Worse still, Anna Lamb-Creasey says it took three weeks for her to happen across the notice, because it was automatically filtered into Facebook's "other messages" folder.
The Clayton County mother says she was beside herself with worry for her missing son Rickie. She had lost contact with the 30-year-old in late January, and had been phoning up hospital and jails to determine his whereabouts.
Sadly, as she later found out, all her searching was for naught: Rickie was hit by a car while crossing the street on the night of January 24th, and had succumbed to his injuries.
But it wasn't until Valentine's Day that Lamb-Creasey and her daughter stumbled upon a cryptic Facebook message from a woman named "Misty Hancock" telling them Rickie had died.

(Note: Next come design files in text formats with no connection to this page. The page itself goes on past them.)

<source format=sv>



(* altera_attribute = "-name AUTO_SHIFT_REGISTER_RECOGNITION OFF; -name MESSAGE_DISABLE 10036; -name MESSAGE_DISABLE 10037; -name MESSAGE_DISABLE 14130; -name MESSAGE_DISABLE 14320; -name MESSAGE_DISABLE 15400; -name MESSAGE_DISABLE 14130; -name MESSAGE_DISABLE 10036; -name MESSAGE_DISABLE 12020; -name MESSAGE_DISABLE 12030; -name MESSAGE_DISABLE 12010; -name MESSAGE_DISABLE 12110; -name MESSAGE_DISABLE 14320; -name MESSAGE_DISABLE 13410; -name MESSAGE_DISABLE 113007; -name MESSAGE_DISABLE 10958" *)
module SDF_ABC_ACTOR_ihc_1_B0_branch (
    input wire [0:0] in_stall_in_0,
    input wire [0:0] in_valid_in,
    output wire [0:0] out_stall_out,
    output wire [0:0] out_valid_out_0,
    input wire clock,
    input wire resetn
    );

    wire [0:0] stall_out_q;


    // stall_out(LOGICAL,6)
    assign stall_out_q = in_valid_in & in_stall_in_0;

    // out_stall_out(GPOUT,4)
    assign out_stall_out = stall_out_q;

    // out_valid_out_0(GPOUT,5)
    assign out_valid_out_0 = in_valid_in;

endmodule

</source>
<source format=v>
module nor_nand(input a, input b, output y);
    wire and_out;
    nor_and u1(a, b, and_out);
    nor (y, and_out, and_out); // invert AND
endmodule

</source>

Calling the number listed on Hancock's Facebook page, which featured a profile picture of the rapper T.I., put them in touch with Clayton County police, who confirmed that the message was accurate and that the account was an undercover handle that belonged to them.

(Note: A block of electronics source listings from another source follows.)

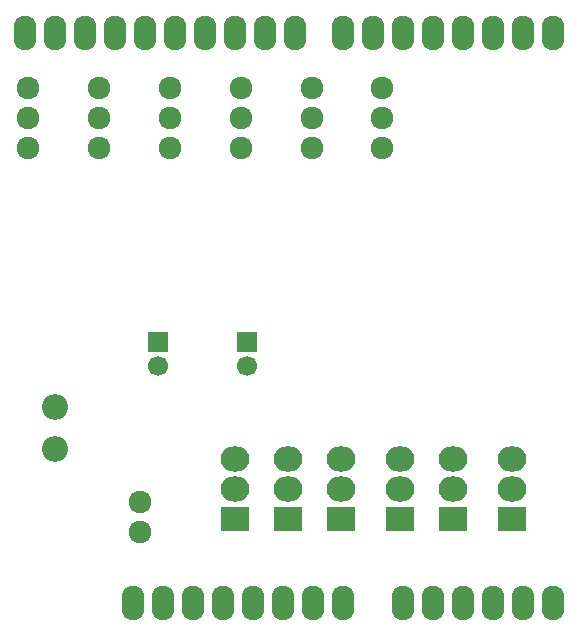
<source format=gbr>
G04 #@! TF.FileFunction,Soldermask,Bot*
%FSLAX46Y46*%
G04 Gerber Fmt 4.6, Leading zero omitted, Abs format (unit mm)*
G04 Created by KiCad (PCBNEW 4.0.4-stable) date Friday, October 14, 2016 'PMt' 06:06:23 PM*
%MOMM*%
%LPD*%
G01*
G04 APERTURE LIST*
%ADD10C,0.100000*%
%ADD11O,1.924000X2.940000*%
%ADD12R,1.700000X1.700000*%
%ADD13C,1.700000*%
%ADD14O,2.198320X2.198320*%
%ADD15R,2.432000X2.127200*%
%ADD16O,2.432000X2.127200*%
%ADD17O,1.924000X1.924000*%
G04 APERTURE END LIST*
D10*
D11*
X152950000Y-108529200D03*
X150410000Y-108529200D03*
X147870000Y-108529200D03*
X140250000Y-108529200D03*
X142790000Y-108529200D03*
X145330000Y-108529200D03*
X135170000Y-108529200D03*
X132630000Y-108529200D03*
X130090000Y-108529200D03*
X125010000Y-108529200D03*
X122470000Y-108529200D03*
X152950000Y-60269200D03*
X150410000Y-60269200D03*
X147870000Y-60269200D03*
X145330000Y-60269200D03*
X142790000Y-60269200D03*
X140250000Y-60269200D03*
X137710000Y-60269200D03*
X135170000Y-60269200D03*
X131106000Y-60269200D03*
X128566000Y-60269200D03*
X126026000Y-60269200D03*
X123486000Y-60269200D03*
X120946000Y-60269200D03*
X118406000Y-60269200D03*
X115866000Y-60269200D03*
X113326000Y-60269200D03*
X127550000Y-108529200D03*
X110786000Y-60269200D03*
X108246000Y-60269200D03*
X119930000Y-108529200D03*
X117390000Y-108529200D03*
D12*
X119500000Y-86500000D03*
D13*
X119500000Y-88500000D03*
D12*
X127000000Y-86500000D03*
D13*
X127000000Y-88500000D03*
D14*
X110750000Y-95500000D03*
X110750000Y-92002420D03*
D15*
X126000000Y-101500000D03*
D16*
X126000000Y-98960000D03*
X126000000Y-96420000D03*
D15*
X130500000Y-101500000D03*
D16*
X130500000Y-98960000D03*
X130500000Y-96420000D03*
D15*
X135000000Y-101500000D03*
D16*
X135000000Y-98960000D03*
X135000000Y-96420000D03*
D15*
X140000000Y-101500000D03*
D16*
X140000000Y-98960000D03*
X140000000Y-96420000D03*
D15*
X144500000Y-101500000D03*
D16*
X144500000Y-98960000D03*
X144500000Y-96420000D03*
D15*
X149500000Y-101500000D03*
D16*
X149500000Y-98960000D03*
X149500000Y-96420000D03*
D17*
X108500000Y-65000000D03*
X108500000Y-67540000D03*
X108500000Y-70080000D03*
X114500000Y-65000000D03*
X114500000Y-67540000D03*
X114500000Y-70080000D03*
X120500000Y-65000000D03*
X120500000Y-67540000D03*
X120500000Y-70080000D03*
X126500000Y-65000000D03*
X126500000Y-67540000D03*
X126500000Y-70080000D03*
X132500000Y-65000000D03*
X132500000Y-67540000D03*
X132500000Y-70080000D03*
X138500000Y-65000000D03*
X138500000Y-67540000D03*
X138500000Y-70080000D03*
X118000000Y-100000000D03*
X118000000Y-102540000D03*
M02*

</source>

"They told me that they did the best that they can do [to reach me]," Lamb-Creasey told WSB-TV. "But I'm not sure about that. (Because) if they can track a criminal down, they couldn't track me down? They could have done better."
While a police spokesperson said it was unclear why the Hancock account was used to contact Lamb-Creasey, the department insists that it tried to get in touch with the family "in a more conventional way" but failed to reach anyone at the addresses they had on file.
"We had no intention of it getting out all over the media like this," the spokesperson told the Huffington Post.